FGF-1 and S100A13 possibly contribute to angiogenesis in endometriosis.

Endometriosis is referred often as an angiogenic disease. The pivotal role of angiogenesis in the pathophysiology of this disease has been confirmed by many studies. This process has several steps, and VEGF is probably the most important in its initiation. There are others involved in its continuation and maintenance of the tight balance between a quiescent and activated blood vessel state.

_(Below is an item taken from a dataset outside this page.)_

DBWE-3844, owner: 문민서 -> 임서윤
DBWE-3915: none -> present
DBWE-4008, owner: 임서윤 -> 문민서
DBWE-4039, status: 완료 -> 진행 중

In the process of formation of new blood capillaries and arterioles, many different factors are involved in sometimes distinct pathways. Such factors are TGF-beta and endoglin--the latter being one of the main modulators of the TGF-beta signaling pathway. Endoglin is now not only established as a marker of active neo-angiogenesis and activated endothelium, but also turns to be an active player in the very process of endometriotic angiogenesis. Its signaling pathway of hypoxic activation is tightly interconnected with that of VEGF, and also some of the FGFs. FGF-1 and S100A13 are members of two distinct families of proteins -- the FGFs, growth and angiogenic factors, and that of the S100 proteins, -- Ca(2+)-binding proteins involved in cell function regulation, motility and signaling. These two particular members are quite unique in having no signal peptide sequence and being involved in common export pathway. Our hypothesis is that these two factors are involved in vascular remodeling in endometriotic angiogenesis, playing a role in vascular wall formation and migration of endothelial cells (ECs) and vascular smooth muscle cells (VSMCs). We believe also that endoglin is tightly involved in the new arteriolar formation in endometriosis, being expressed in VSMCs but not on the ECs of the middle-sized vessels.